==== RECORDS SHOWN ====

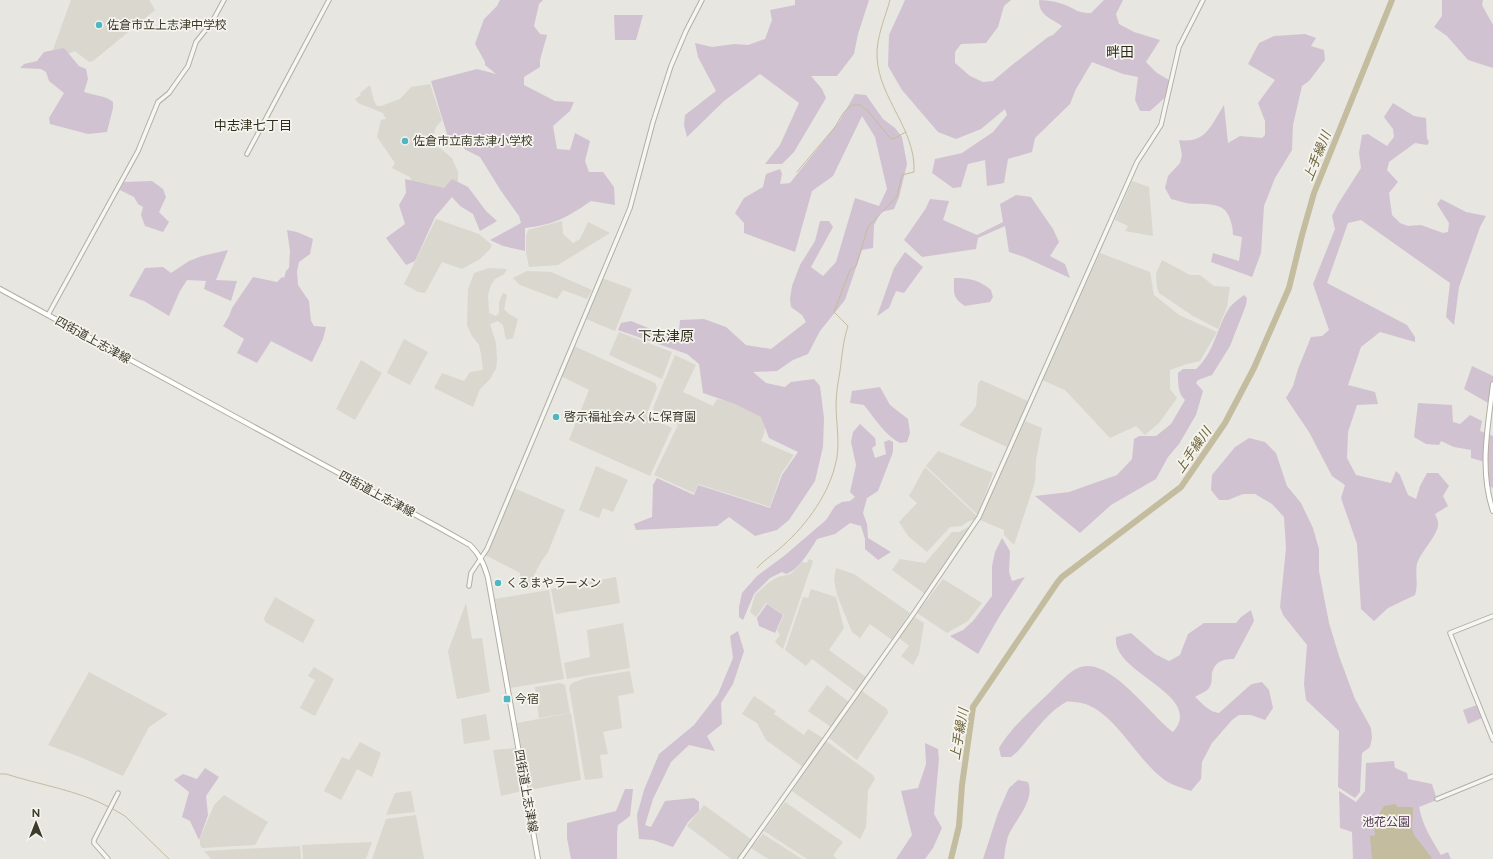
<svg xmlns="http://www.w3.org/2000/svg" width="1493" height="859" viewBox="0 0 1493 859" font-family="Raleway,'Noto Sans JP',sans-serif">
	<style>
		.built { fill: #d9d7ce }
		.green { fill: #d1c2d1 }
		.water { fill: #c4bc9e }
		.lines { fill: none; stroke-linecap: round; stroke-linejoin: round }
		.stream { stroke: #c4bc9e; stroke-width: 1 }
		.river { stroke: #c4bc9e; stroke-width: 6 }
		.minor-casing { stroke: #b1afa6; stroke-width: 5.5 }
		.major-casing { stroke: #b2afa0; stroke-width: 6 }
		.minor { stroke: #f6f6f2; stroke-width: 3.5 }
		.major { stroke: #fff; stroke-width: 4 }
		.poi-dot { fill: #4fb6c2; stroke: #f5f4ef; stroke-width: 1.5 }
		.labels { text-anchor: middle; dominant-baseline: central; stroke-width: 3.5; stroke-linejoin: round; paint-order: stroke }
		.poi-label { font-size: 12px; fill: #3d3b2a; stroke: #f5f4ef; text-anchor: start }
		.street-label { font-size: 12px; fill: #3d3b2a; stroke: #f5f4ef }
		.park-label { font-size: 12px; fill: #583856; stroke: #f5f4ef }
		.neighbourhood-label { font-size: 13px; fill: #2e2d1c; stroke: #f5f4ef }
		.water-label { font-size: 13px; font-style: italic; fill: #6d6338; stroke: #f5f4ef }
		.quarter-label { font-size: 14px; fill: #2e2d1c; stroke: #f5f4ef }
	</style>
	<rect width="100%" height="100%" fill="#e7e6e0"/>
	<path class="built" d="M71 0H149L155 10 93 61 89 62 75 51 55 59 51 55Z
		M430 84 442 120 436 127 430 146 440 148 452 158 458 172V181L454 188 446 191 412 183 410 177 392 168 395 163 377 137 381 120 386 119 383 113 358 103 355 99 361 95 360 93 370 85 374 101 377 106H381L400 99 411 87Z
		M1132 181 1149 187 1153 236 1125 231 1128 226 1115 220Z
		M436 219 479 234 492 245 490 249 480 259 462 269 442 262 425 293 418 292 404 284Z
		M562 221 563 234 573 243 580 239 588 222 610 233 558 265 529 267 526 252V236L528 230Z
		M1100 253 1150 272 1154 295 1179 315 1217 332 1200 361 1187 364 1170 370V389L1177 398 1159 423 1145 435 1136 426 1110 438 1065 390 1042 380Z
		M1162 260 1190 275H1200L1214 286 1230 287 1227 307 1218 329 1193 316 1159 293 1157 288 1156 274Z
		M489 268 507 269 504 274 495 279 491 285 488 295 489 313 496 316 499 313V302L503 293 507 295 504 309 509 314 518 319 513 338 506 340 503 325 498 321 490 324 496 343 497 361 496 369 490 379 480 389 473 407 434 388 442 373 464 381 470 372 483 370 481 354 479 345 472 336 467 325 468 289 474 273Z
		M527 271 551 272 592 290 587 299 563 290 557 299 520 285 513 278Z
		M602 278 632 289 615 331 586 319Z
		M619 332 672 352 662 379 609 355Z
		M404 339 428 352 410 385 387 373Z
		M574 346 655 383 657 388 646 416 672 428 650 476 569 440 589 390 561 376Z
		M675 355 696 365 683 392 713 406 717 399 743 404 766 418 764 434 761 441 794 455 781 474 770 507 698 484 694 493 654 475 678 425 655 414 653 408Z
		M361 360 382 373 355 420 336 409Z
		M981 380 1028 401 1007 447 959 425 972 412 976 406 978 384Z
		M1025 421 1042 428 1036 460 1035 482 1014 545 1004 535V530L980 520Z
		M938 451 993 473 978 515 926 466Z
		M596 466 628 480 613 512 603 508 599 518 579 510Z
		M925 467 977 516 976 519 967 522 962 526 950 527 927 552 908 536 899 522 917 503 909 496Z
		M514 488 565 510 548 552 541 562 534 575 532 588 522 590 520 573 485 555Z
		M972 525 925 594 892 570 900 559 925 563 952 532H959Z
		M809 559 813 561 783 649 775 642 780 635 777 630 784 615 766 603 756 617 750 612 755 595 768 583 778 577 791 574 802 562 807 563Z
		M836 568 854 574 910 613 892 640 870 624 860 638 852 632 837 595 834 579Z
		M616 577 620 603 556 614 551 589Z
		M943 579 982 603 968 621 947 633 917 613Z
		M811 589 836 597 844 628 829 650 866 677 856 692 812 659 806 666 785 650 803 597 808 598Z
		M549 590 564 679 510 688 495 599Z
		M275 597 315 620 303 643 265 622 264 618Z
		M466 603 472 639 482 638 490 692 457 699 448 651Z
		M914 617 924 623 919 654 913 665 901 656 909 646 899 638Z
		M623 623 630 668 567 679 564 663 590 657 587 630Z
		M314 667 334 679 315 716 300 708 315 680 308 676Z
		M630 671 634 693 618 696 622 728 603 732 608 754 600 755 603 778 585 780 569 687 572 683 586 678Z
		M89 672 168 714 149 727 123 776 80 757 48 745Z
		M560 683 565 685 570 713 539 718 535 687Z
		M827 685 849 702 831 727 808 711Z
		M862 691 887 709 888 713 857 760 829 738Z
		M754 696 776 711 774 714 804 735 808 729 823 738 803 767 766 740 757 723 742 714Z
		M571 713 581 780 529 790 517 723Z
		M486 714 490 740 464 744 461 719Z
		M826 741 873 775 875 779 868 790 866 827 860 839 792 791Z
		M360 742 381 753 372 777 357 769 341 800 324 791 342 757 349 760Z
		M515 748 522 791 501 796 493 750Z
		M411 791 415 812 386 815 395 793Z
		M224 795 268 822 255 845 202 848 200 845V838L214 805Z
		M785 802 843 842 833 855 837 859H807L764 831Z
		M704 805 751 839 738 859H731L687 826Z
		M416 815 424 859H372L386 819Z
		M763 834 802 859H768L751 848Z
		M372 842 366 859H303L302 845Z
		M300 846 301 859H211L204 851Z"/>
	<path class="green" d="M500 0H543L539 4 534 26 540 34 547 35 540 60V67L524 77V85L555 101 574 102 570 111 553 126 557 149 570 150 575 133 590 141 585 161 589 172H603L614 187 615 205 591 201C566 218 556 224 525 228V251L503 246 490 240 521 223 519 216 501 191 480 157 466 150 447 134 431 81 477 69 496 74 485 65V62L475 44 484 19 497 6Z
		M795 0H869L858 34 854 54 837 76H811L822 89 826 98 794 152 782 164H765L780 145 799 103 760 74 724 101 687 137 684 125 685 115 716 91 698 57 695 43 712 47 734 44 748 45 765 39 772 20 770 10 795 5Z
		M905 0H1011L1004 6 998 27 986 43 961 44 955 52V63L970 76 983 82 993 81 1012 65 1048 37 1053 35 1062 26C1051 18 1039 16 1039 0 1049 0 1059 2 1068 6 1078 11 1079 13 1091 13L1104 0H1123L1116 14 1119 24 1134 32 1160 40 1146 62 1157 73 1169 80 1170 91 1168 95 1150 111H1140L1135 100 1138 77 1123 74 1092 62 1076 89 1070 104 1035 138 1032 152 1008 159 1004 183 987 186 985 160 968 164 961 187 953 188 932 173 935 159 962 153 993 132 1007 115 1005 109 981 129 956 139 938 132 902 90 888 66 889 35Z
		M1442 0H1483L1482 5 1493 25V68L1468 60 1447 36 1434 27 1442 16Z
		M614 15H643L636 40H615Z
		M1305 34 1316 38 1311 46 1324 50 1325 60 1309 81 1302 86 1293 125 1292 150 1275 178 1264 206 1261 253 1252 277 1211 262 1213 253 1239 261 1242 237 1233 235C1233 229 1232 225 1230 219 1224 199 1202 206 1186 203 1181 202 1176 200 1171 199L1165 188 1168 176 1180 163 1182 155 1179 140C1206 144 1211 125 1224 105L1228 143 1240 136 1262 138 1265 135V121L1258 103 1275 80 1248 64 1259 43 1274 36Z
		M64 48 79 66 86 69 88 79 84 92C93 95 107 96 113 102V108L107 132 88 134 50 124 49 118 64 93 49 81 46 72 41 69 20 68 24 64 37 61 44 52Z
		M855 94 866 95 883 119 895 128 902 137 907 164 899 197 894 209 881 212 874 225 873 248 862 250 845 300 820 331 808 354 793 360 777 371 753 372 766 383 785 387 791 382 814 379 820 386 824 418 823 447 815 481 789 520 777 530 755 536 729 517 717 526 636 530 634 524 652 517 653 485 657 478 694 495 698 485 770 508 782 475 798 452 769 438 761 417 735 404 703 393 699 364 687 354 618 330 621 323 631 321 678 340 680 320 704 319 726 327 746 345 771 349 806 322 802 315 791 307 790 299 792 286 800 265 815 241 820 221H829L833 227 811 267 823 276 836 262 855 198 879 206 887 189 875 137 862 116 833 176 812 191 795 252 744 233V223L735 213 744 198 763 187 766 174 780 169 782 174 780 184 790 183 839 122Z
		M1393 103 1414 116 1426 118 1427 138 1429 142 1427 145 1415 143 1389 162 1387 170 1398 182 1389 193 1392 215 1400 223 1408 226 1421 225 1443 233 1448 232 1449 223 1437 204 1441 199 1466 212 1486 216 1480 227 1459 287 1454 325 1446 317 1450 283 1361 220 1348 223 1327 283 1407 325 1415 337V342L1380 332 1361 347 1348 385 1375 392 1378 404 1357 405 1348 432 1347 458 1356 475 1391 483 1396 471 1400 475 1408 495 1416 499 1420 486 1427 473H1438L1449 486 1443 496 1448 506 1435 514C1436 517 1438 520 1438 523 1440 532 1422 551 1418 561 1414 569 1419 584 1415 595L1388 608 1374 621 1361 609 1357 544 1341 498 1345 485 1332 476 1309 432 1286 398 1293 386 1298 369 1311 337 1322 336 1329 330 1313 284 1335 229 1332 216 1338 204 1361 168 1359 153 1362 135 1368 134 1387 146 1394 137 1393 129 1384 117Z
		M405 179 444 188 452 179 468 187 486 211 497 221 480 231 473 214 460 206 452 197 435 217 415 261 406 265 386 238 405 224 399 205 406 193Z
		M152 181 163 189 166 197 159 212 169 222 163 232 145 226 141 215 143 207 138 204 134 197 120 190 124 182Z
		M1016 195 1031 197 1053 229 1059 242 1050 256 1065 264 1070 278 1024 257 1009 252 1005 226 978 238 976 249 922 257 904 240 926 208 930 199 949 201 943 220 977 235 1003 222 1000 204Z
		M287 230 297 232 313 239 310 254 299 262 297 272 298 285 309 301 311 321 314 326 326 327 323 339 312 362 271 341 257 363 237 353 244 339 223 326 229 316 232 308 253 277 277 282 282 277 284 278 286 271 289 268 290 251Z
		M228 250 216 280 237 281 231 301 204 289 206 281 187 280 180 291 169 316 144 301 129 296 145 268 163 267 171 273 189 261 202 256Z
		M905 252 923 267 904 293 896 291 889 308 877 316 894 268Z
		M954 278C970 278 979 280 991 290L993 297 990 302 965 306C952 298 954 293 954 278Z
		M1244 295 1247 298 1246 305 1230 346 1212 375 1198 380 1196 383 1203 391 1196 415 1179 444 1168 457 1156 479 1111 505 1080 533 1035 496 1069 492 1117 475 1132 459 1134 439 1139 436H1156L1171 424 1185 400C1178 394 1178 383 1178 373L1183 369H1196C1214 353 1216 330 1228 310 1231 304 1239 299 1244 295Z
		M1472 366 1493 376V403H1488L1464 389Z
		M880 387 890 405 908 419 910 433 907 442 900 443C885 435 875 419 864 405L850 403 852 391Z
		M1418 403 1452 405 1453 422 1460 424 1470 415 1482 421 1480 431 1493 436V488L1489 486 1488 463 1471 458V450L1454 447 1441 441 1439 445 1426 444 1414 437Z
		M860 424 875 438 876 445 872 448 875 458 886 454 884 442 889 440 893 442V452L878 491 867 498 863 513 867 524 868 538 891 552 878 560 865 549V539L861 526 850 523 835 534 817 539C811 549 798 571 786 574L782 572 770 578 754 594 743 620 739 617V607L742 593 757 576 784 556 826 520 835 506 842 502 850 501 855 497 850 492 856 465 851 442 853 432Z
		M1249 438 1265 442 1276 453 1287 486 1301 503 1313 528 1319 549V571L1329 623 1339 656 1355 699 1371 728 1372 738 1370 747 1362 753 1360 792 1355 798 1338 787 1339 731 1306 700 1304 684 1307 645 1283 615 1280 607 1286 548 1284 517 1272 504 1255 494H1243L1228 500H1219L1211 490 1212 475 1235 447Z
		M1002 538 1010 551 1009 572 1012 581 1025 577 999 617 978 654 950 636 963 630 973 621 992 596V566L995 552Z
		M767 604 783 615 775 633 759 626 757 618Z
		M1251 610 1254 621 1234 659C1224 659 1215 661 1212 673 1211 679 1213 682 1209 688 1206 692 1199 694 1195 697 1202 703 1209 712 1219 713L1248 687 1252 684 1262 682 1269 690 1273 708 1265 720 1251 715H1239L1232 720 1212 743 1202 762 1201 779 1191 791C1183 788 1174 786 1166 781 1136 761 1112 704 1075 702 1072 702 1069 701 1066 702 1046 713 1032 736 1017 752L1011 757H1001L999 748C1012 727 1030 711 1048 694 1057 686 1069 670 1081 667 1111 658 1151 716 1173 732 1206 694 1111 674 1116 637L1131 633 1155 654 1169 661 1180 655 1188 634 1204 623H1236L1241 617Z
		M738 631 744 651 733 684 721 703 722 724 707 736 715 751 689 745 671 762 653 799 645 825 651 827 665 801 694 798 699 802V811L688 822 673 847 653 840 639 839 637 815 644 790 659 754 694 725 718 694 733 658 730 636Z
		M1477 705 1482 718 1468 724 1463 710Z
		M925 743 938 749 939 759 934 814 942 828 933 848 925 859H896L912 835 901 791 918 788 926 764Z
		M1394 761 1395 768 1407 773 1408 779 1432 784 1437 800 1419 807C1423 827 1431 838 1441 855L1448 852 1451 859H1353L1352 832 1340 828 1339 791 1356 802 1365 791 1366 763Z
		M205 768 219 777 206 796 208 815 199 840 190 821 182 817 189 792 174 780 183 774 197 779Z
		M1018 780 1028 782C1035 800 1017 818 1009 834 1006 841 1005 851 1004 859H983L998 813 1009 788Z
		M625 789H633L630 816 618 825 617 833V859H571L567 838V823L616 811Z"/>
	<path class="water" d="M1396 804 1397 807H1411L1413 808 1412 829 1414 835 1432 858 1429 859H1372L1370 836 1375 835 1374 822 1384 806Z"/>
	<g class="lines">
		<path class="stream" d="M797 172 835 127 844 112 852 105H860L868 111 890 138 893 139 906 132
			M757 568C763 561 771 556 778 550 803 529 827 498 835 466 841 446 836 424 836 405 836 394 838 382 840 371 842 356 843 341 848 326L834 312 850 270 856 266 868 227 897 196 902 175 914 172C916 129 879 99 877 57 876 38 885 18 890 0
			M0 774H6C40 785 77 790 109 807
			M111 808 125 816 169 859"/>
		<path class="river" d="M951 859 959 826 962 785 973 707 1057 583 1062 577 1181 487 1225 423 1254 368 1289 288 1302 235 1314 193 1392 0"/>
		<g class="minor-casing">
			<path id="minor" d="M247 154 329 0
				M48 315 138 151 158 102 169 93 188 66 196 42 212 22 224 0
				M469 586 471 573 487 549 623 225 630 208 653 122 671 66 686 31 702 0
				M1493 616 1450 633 1493 740
				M1437 799 1493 776
				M108 859 94 843V840L118 793
				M740 859 914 613 979 517 1137 162 1161 125 1179 47 1203 0"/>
		</g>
		<g class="major-casing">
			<path id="major" d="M0 289 438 527 470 545C480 555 484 564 488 578L538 859
				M1493 384C1488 427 1479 469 1493 511"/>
		</g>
		<use href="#minor" class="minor"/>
		<use href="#major" class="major"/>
	</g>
	<g class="poi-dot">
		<circle cx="99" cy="25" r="4"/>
		<circle cx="405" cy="141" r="4"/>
		<circle cx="556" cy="417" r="4"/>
		<circle cx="498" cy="583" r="4"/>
		<rect x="503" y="695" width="8" height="8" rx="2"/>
	</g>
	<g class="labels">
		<g class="poi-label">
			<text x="107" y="25">佐倉市立上志津中学校</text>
			<text x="413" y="141">佐倉市立南志津小学校</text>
			<text x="564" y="417">啓示福祉会みくに保育園</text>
			<text x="506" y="583">くるまやラーメン</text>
			<text x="515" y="699">今宿</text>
		</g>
		<g class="street-label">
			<text transform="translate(93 340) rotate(29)">四街道上志津線</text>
			<text transform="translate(377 494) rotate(28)">四街道上志津線</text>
			<text transform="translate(526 791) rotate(80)">四街道上志津線</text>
		</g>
		<g class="park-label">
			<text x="1386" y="822">池花公園</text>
		</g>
		<g class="neighbourhood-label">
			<text x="253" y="125">中志津七丁目</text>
		</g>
		<g class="water-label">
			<text transform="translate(1317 156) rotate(-68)">上手繰川</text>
			<text transform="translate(1193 450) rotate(-55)">上手繰川</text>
			<text transform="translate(959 734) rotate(-80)">上手繰川</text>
		</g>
		<g class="quarter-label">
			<text x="1120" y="52">畔田</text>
			<text x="666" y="336">下志津原</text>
		</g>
	</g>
	<g transform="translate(36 823)" stroke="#f5f4ef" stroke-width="3" paint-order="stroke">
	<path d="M0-3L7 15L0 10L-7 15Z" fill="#3d3b2a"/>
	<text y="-6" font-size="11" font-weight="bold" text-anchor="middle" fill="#3d3b2a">N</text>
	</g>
</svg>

====

**YOUR ASSIGNMENT:**
Search the listing above for the string "lines" and return each line it appears on.

**REPLY TO THE TASK:**
		.lines { fill: none; stroke-linecap: round; stroke-linejoin: round }
	<g class="lines">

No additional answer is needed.